The Court finds that this adjudication is far from comprehensive and is an "attempt to adjudicate matters which affect the whole collection of rights" to the waters of the Grand River "in a proceeding which directly involves [nine] litigants only." California v. United States, 235 F.2d 647, 663 (9th Cir. 1956). To begin, GRDA must be a party to this adjudication. Regardless of whether the McCarran Amendment permits parties with predetermined rights to be absent from "supplemental" adjudications, see District Court for Eagle County, 401 U.S. at 525, the United States Supreme Court did not determine GRDA's rights to the water at issue in Grand River Dam Authority, 363 U.S. at 232-36. The Court merely found that the United States possessed the superior right under the Commerce Clause to build the Fort Gibson dam or to license another to do so. Id. at 236. The Court did not decide the totality of GRDA's rights to the water in the Grand River vis-avis the United States or any other potential claimant. In fact, the Court expressly left unanswered the United States' contention that its rights preempted state-created property rights in nonnavigable waters. Id. at 232. Contrary to plaintiffs' assertion, therefore, GRDA's rights have not been determined.
Because the Court already has dismissed GRDA, the Court must dismiss the United States as well. The McCarran Amendment waiver does not apply unless all potential claimants, including GRDA, are parties to this adjudication. In light of this conclusion, the Court need not consider the parties' arguments regarding permitted and non-permitted appropriators.

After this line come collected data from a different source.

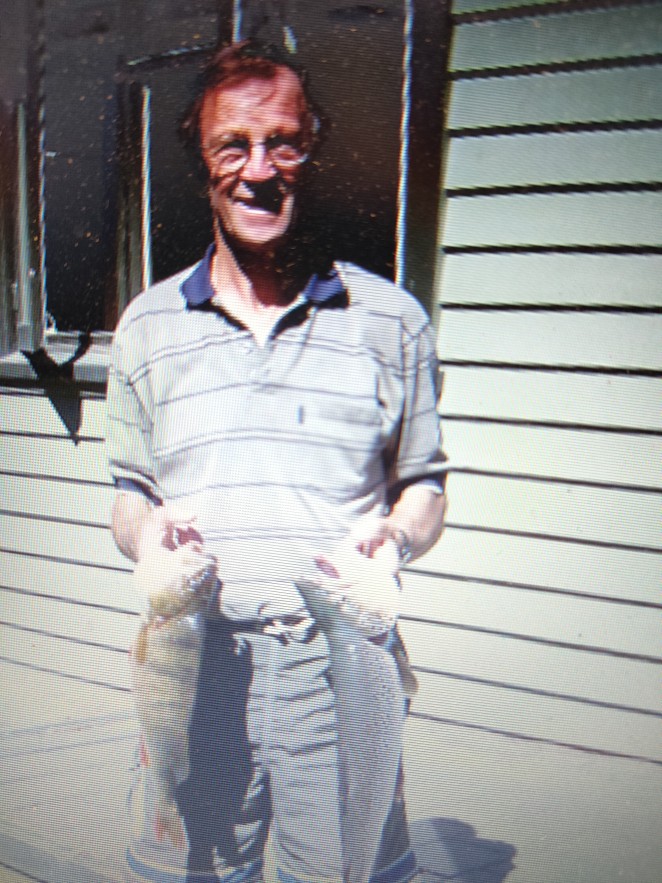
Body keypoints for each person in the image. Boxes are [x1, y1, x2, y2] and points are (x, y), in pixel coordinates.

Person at [107, 40, 447, 883]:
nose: (260, 169)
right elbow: (129, 497)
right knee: (191, 873)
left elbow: (425, 485)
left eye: (283, 141)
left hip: (336, 669)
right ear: (204, 162)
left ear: (312, 153)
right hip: (193, 662)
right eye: (235, 145)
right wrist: (148, 538)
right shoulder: (146, 327)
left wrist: (395, 545)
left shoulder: (390, 319)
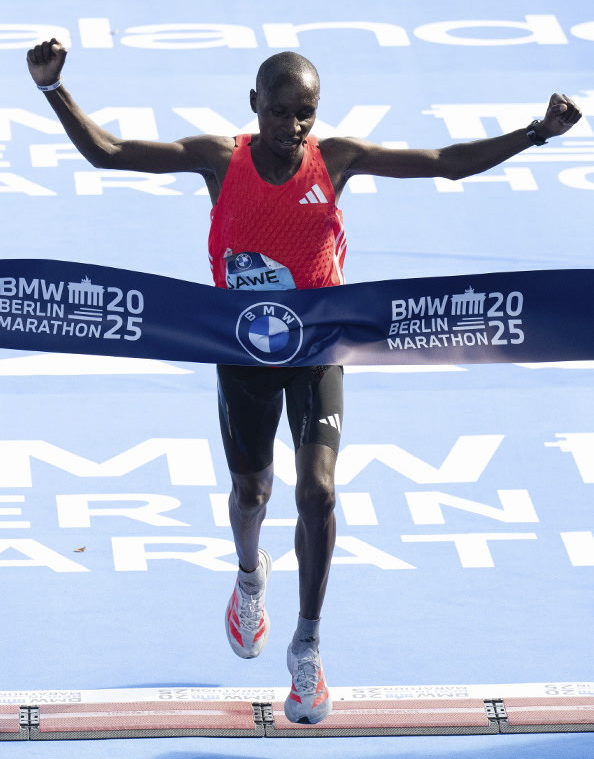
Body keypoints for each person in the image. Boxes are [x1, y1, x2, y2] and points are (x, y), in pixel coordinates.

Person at [26, 39, 582, 725]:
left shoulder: (335, 160)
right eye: (281, 110)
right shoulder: (220, 160)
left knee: (318, 491)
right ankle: (249, 579)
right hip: (243, 351)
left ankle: (309, 646)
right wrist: (54, 89)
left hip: (318, 348)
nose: (292, 125)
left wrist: (535, 134)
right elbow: (108, 154)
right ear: (254, 105)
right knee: (251, 490)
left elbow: (444, 165)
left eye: (306, 114)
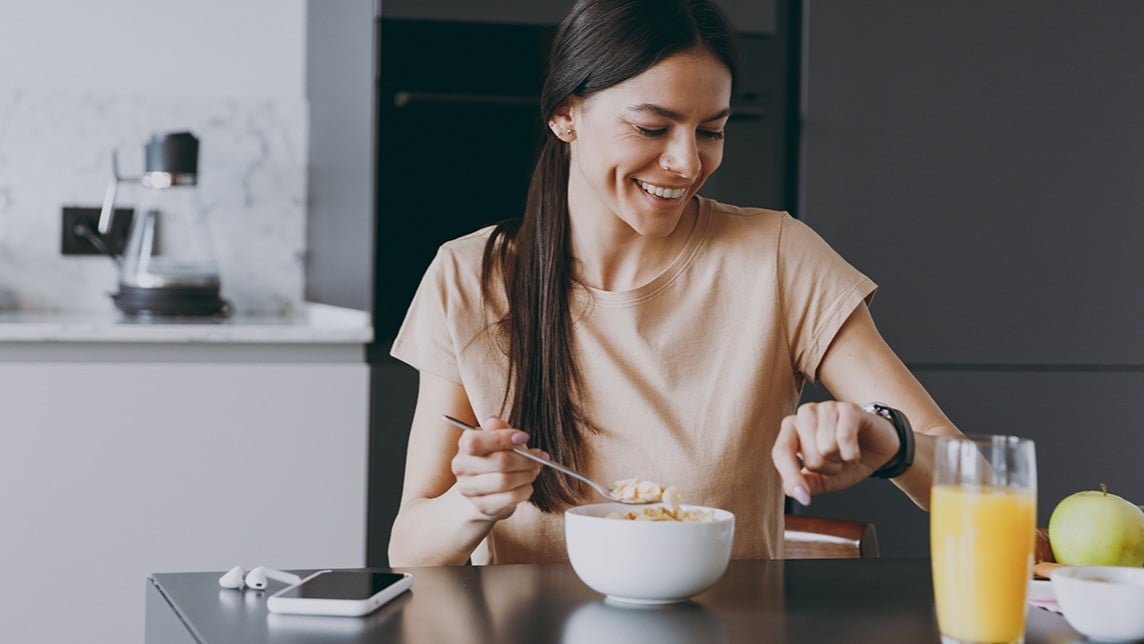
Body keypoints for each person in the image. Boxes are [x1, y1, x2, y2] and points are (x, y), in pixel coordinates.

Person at [387, 0, 962, 567]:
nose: (688, 163)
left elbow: (979, 483)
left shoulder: (778, 257)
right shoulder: (470, 275)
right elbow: (409, 547)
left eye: (710, 131)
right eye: (651, 127)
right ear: (566, 114)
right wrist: (473, 502)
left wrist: (890, 442)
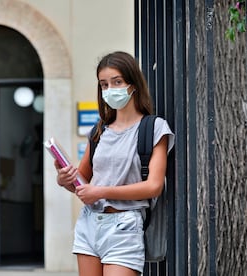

Accordingly, the parties' arguments regarding joinder under Fed.R.Civ.P. 19(a) are irrelevant. If GRDA cannot be joined in this action because of sovereign immunity, and the McCarran Amendment waiver does not apply in GRDA's absence, the United States necessarily must be dismissed because it has not consented to this Court's jurisdiction. There is no need to examine the separate issue of whether certain parties are necessary and indispensable under Rule 19(a) if the United States is automatically dismissed.
IT IS THEREFORE ORDERED that Federal Defendants' Motion to Dismiss (Dkt. # 64) is hereby granted. The remaining defendants, United States of America, Federal Energy Regulatory Commission, and United States Army Corps of Engineers, are dismissed as parties to this action. Because no defendants remain, plaintiffs' amended complaint (Dkt. # 63) is dismissed as well. A separate judgment of dismissal is entered herewith.